Big Brother would like this chip

Camera thieves caught on camera

 

A woman who had her camera stolen got a close-up of the thieves when photos they took of themselves were automatically uploaded to her computer.

Alison DeLauzon had her digital camera stolen while she was on holiday in Florida, meaning she had to accept the loss of many treasured family snapshots.

But not only did she get those images back, she also got a few new ones – of the men who stole her camera posing with their prize, totally oblivious to the fact the pictures were being transmitted via cyberspace.

 

Equipped with a special memory card with wireless Internet capability, DeLauzon’s camera had not only automatically sent her holiday pictures to her computer, but also uploaded photos of the miscreants who swiped her equipment bag after she accidentally left it behind at a restaurant.

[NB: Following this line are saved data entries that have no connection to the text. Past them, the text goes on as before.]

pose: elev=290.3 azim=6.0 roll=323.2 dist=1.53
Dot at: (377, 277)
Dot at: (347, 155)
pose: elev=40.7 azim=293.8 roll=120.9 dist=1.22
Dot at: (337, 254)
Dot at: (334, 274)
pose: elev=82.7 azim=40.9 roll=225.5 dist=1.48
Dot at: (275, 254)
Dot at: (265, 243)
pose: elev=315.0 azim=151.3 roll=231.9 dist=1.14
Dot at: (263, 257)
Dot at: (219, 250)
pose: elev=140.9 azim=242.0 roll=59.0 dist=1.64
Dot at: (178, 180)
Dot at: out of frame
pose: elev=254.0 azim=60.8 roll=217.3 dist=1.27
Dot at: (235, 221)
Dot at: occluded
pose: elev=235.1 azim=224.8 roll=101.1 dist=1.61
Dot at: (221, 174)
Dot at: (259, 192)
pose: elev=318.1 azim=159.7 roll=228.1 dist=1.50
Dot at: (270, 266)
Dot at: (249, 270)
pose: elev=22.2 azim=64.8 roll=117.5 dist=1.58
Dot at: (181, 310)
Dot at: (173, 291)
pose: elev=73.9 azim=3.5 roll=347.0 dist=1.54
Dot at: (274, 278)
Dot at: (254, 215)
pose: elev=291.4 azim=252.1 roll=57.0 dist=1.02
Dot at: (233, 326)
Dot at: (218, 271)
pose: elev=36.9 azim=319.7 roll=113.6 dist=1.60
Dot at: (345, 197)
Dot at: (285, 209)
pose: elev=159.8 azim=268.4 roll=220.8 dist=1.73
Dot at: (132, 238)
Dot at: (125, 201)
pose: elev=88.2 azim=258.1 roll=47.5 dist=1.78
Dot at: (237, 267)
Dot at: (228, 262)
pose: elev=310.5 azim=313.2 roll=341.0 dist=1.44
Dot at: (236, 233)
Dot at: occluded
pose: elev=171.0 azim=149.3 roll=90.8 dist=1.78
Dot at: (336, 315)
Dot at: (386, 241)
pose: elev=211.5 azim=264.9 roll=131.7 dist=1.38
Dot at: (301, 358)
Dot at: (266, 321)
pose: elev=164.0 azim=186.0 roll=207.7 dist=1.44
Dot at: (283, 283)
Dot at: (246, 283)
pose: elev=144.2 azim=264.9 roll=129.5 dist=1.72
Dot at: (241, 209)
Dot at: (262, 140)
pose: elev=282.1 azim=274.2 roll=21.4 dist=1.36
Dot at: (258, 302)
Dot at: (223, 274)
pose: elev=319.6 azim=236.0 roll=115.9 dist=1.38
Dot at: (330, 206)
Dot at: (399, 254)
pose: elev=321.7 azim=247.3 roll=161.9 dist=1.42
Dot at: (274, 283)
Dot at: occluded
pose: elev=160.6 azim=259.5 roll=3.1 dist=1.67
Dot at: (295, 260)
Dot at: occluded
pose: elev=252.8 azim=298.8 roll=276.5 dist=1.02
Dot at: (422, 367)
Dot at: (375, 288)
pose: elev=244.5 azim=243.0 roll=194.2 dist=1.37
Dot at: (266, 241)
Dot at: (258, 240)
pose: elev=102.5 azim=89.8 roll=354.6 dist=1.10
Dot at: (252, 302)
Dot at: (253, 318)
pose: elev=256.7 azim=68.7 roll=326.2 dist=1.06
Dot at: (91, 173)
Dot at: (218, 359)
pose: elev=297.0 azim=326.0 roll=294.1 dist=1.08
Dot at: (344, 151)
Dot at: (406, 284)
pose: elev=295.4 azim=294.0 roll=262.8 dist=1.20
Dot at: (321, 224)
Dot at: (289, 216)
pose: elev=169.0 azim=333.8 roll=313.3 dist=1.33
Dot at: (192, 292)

“I opened up the Eye-Fi manager on the computer and, lo and behold, there are the guys that stole our cameras,” said DeLauzon, a native of New York’s Long Island suburb.

“Not only is it the guy who stole our camera … but the guy took a picture of (his accomplice) holding our other camera.”

DeLauzon received the Eye-Fi, a 2-gigabyte SD memory card that fits into millions of digital cameras, as a holiday gift to go with her Canon camera.

Priced at about $100, the card automatically uploads pictures to a home computer or online photosharing service as soon as the user is linked to a familiar wireless network.

Luckily, the culprits passed by an unsecured network, whose factory-installed setting matched that of DeLauzon’s home system, and the Eye-Fi automatically shipped the photos: first baby pictures, then the snap-happy scoundrels.